## VOTRE TÂCHE
Dans le texte sur Bruxelles, pourquoi l'un des journalistes de la Première s'étonne-t-il de la fermeture des tunnels routiers de la capitale ? Répondez en une à trois phrases.

## TEXTE D'ÉTUDE
⁂

Elle parle posément des possibles failles de sa police, de son système politique, de ses propres contradictions. Bruxelles hurle sa douleur contre elle-même, contre ses enfants issus de sa population si joyeusement bigarrée, transformés en terroristes amateurs et terriblement sanglants. Prendre un taxi pour emmener des bombes à un aéroport international, il fallait y penser!

Bruxelles ne blâme personne d’autre qu’elle-même. Blessée, la Belgique reste droite dans ses bottes et ne donne pas dans la démagogie facile. Les discours du roi, puis du premier ministre tranchent nettement avec le ton va-t-en-guerre d’un George Bush au lendemain du 11 septembre 2001 ou d’un François Hollande, au lendemain des massacres de Paris. Pas de formules étourdissantes, pas de «guerre contre le terrorisme», pas «d’état d’urgence» en Belgique et pas de débat dégradant sur la déchéance de nationalité. Oui, décidément ce petit royaume a l’étoffe de représenter le cœur de l’Europe!

La Belgique veut croire à l’humour

La Belgique veut croire que son humour sera plus fort que la haine et le sang. Dès le lendemain, sur la Première, la radio la plus écoutée en matinée, le ton est donné. L’un des journalistes s’étonne de la fermeture des tunnels routiers de la capitale. «Notre gouvernement penserait-il donc que des terroristes s’aventureraient à aller mettre des bombes dans ces tunnels en si piteux état et prendraient le risque de les voir s’écrouler sur eux avant même que leurs bombes n’aient explosé?» s’exclame l’animateur radio en provoquant le rire de ses collègues!

Voilà la Belgique que le monde adore, la Belgique qui se relève de ses cendres et de son sang avec une force intérieure grandiose.

Place de la Bourse à la tombée de la nuit! Une de mes filles allume une bougie au milieu du parterre de fleurs et de cierges en mémoire des victimes tandis que l’autre s’emploie à dessiner à la craie sur le trottoir du boulevard Anspach en lettres immenses et lumineuses les mots: «Nous sommes tous unis!»

⁂

## ITEMS FOURNIS

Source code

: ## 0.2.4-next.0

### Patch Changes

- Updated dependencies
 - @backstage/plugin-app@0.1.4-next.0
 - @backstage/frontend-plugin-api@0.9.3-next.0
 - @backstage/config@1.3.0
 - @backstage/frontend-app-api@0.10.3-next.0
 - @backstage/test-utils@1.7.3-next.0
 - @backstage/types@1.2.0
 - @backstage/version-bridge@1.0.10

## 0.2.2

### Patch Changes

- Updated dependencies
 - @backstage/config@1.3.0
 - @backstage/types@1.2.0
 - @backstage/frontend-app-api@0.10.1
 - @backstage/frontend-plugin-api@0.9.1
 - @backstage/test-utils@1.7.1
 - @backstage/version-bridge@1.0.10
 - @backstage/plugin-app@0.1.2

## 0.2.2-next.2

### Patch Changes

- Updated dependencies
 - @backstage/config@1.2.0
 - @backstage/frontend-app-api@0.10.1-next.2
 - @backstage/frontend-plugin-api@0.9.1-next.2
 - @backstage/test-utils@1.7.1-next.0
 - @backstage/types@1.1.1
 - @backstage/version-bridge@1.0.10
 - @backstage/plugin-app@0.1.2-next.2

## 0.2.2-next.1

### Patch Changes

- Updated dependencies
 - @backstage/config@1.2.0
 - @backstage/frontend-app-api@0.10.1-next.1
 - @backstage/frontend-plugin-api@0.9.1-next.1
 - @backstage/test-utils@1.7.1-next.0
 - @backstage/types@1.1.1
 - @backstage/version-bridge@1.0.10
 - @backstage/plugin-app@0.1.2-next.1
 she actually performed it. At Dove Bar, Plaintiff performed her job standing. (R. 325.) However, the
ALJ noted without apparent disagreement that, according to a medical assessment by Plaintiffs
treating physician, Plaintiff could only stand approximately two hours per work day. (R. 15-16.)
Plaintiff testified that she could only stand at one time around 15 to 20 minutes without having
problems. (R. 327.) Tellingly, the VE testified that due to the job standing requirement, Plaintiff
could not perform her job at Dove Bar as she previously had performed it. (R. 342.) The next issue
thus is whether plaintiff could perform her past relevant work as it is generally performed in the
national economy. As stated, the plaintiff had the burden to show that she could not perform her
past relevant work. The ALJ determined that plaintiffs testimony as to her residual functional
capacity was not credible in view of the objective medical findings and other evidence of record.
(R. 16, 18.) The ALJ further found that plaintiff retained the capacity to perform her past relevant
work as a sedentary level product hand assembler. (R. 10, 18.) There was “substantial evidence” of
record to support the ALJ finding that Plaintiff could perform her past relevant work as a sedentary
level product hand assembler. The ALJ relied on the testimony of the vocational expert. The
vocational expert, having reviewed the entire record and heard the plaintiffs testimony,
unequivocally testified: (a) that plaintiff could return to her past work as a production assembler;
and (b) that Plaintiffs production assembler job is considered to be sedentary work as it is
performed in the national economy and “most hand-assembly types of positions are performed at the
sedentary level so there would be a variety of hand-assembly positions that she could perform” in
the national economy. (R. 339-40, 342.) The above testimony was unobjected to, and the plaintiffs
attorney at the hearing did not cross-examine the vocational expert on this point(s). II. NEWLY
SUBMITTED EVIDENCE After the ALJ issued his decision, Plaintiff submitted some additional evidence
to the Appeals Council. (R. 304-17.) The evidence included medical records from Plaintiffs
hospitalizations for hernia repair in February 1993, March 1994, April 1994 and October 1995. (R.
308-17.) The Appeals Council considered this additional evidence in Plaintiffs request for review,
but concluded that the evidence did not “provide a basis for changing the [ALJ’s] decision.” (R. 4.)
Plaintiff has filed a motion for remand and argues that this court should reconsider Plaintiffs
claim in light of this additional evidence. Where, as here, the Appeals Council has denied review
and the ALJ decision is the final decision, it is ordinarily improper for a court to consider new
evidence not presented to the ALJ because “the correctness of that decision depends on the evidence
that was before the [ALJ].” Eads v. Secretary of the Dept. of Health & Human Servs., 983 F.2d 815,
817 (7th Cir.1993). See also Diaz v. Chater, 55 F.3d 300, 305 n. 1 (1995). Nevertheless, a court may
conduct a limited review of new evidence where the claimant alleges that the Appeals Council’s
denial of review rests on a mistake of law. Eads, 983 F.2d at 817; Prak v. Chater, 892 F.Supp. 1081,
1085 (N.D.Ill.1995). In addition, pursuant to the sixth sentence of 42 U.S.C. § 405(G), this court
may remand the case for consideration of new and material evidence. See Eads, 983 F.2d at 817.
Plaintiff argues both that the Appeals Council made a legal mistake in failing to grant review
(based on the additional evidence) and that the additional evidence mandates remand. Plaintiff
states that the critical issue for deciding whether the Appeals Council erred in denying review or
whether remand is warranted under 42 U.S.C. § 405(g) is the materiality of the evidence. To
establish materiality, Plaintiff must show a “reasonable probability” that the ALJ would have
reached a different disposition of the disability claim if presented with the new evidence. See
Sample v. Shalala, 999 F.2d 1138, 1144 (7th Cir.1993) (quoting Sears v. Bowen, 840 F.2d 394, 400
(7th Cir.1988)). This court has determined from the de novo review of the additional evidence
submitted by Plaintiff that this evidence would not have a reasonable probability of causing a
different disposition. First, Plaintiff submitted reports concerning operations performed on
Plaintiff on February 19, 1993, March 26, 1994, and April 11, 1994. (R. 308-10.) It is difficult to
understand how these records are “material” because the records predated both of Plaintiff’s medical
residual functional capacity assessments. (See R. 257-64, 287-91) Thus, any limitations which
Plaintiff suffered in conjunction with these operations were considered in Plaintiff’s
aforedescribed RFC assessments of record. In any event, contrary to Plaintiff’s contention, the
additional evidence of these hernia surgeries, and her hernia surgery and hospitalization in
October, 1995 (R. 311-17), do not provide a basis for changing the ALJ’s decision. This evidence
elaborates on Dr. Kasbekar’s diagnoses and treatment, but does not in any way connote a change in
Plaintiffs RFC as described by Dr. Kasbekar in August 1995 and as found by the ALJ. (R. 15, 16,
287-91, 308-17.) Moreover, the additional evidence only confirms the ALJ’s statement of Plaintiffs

⁂

## RÉPONSE
Selon lui, ces tunnels sont en si piteux état que des terroristes ne s'aventureraient pas à y mettre des bombes. Ils risqueraient en effet de voir les tunnels s'écrouler sur eux avant même que leurs bombes n'aient explosé.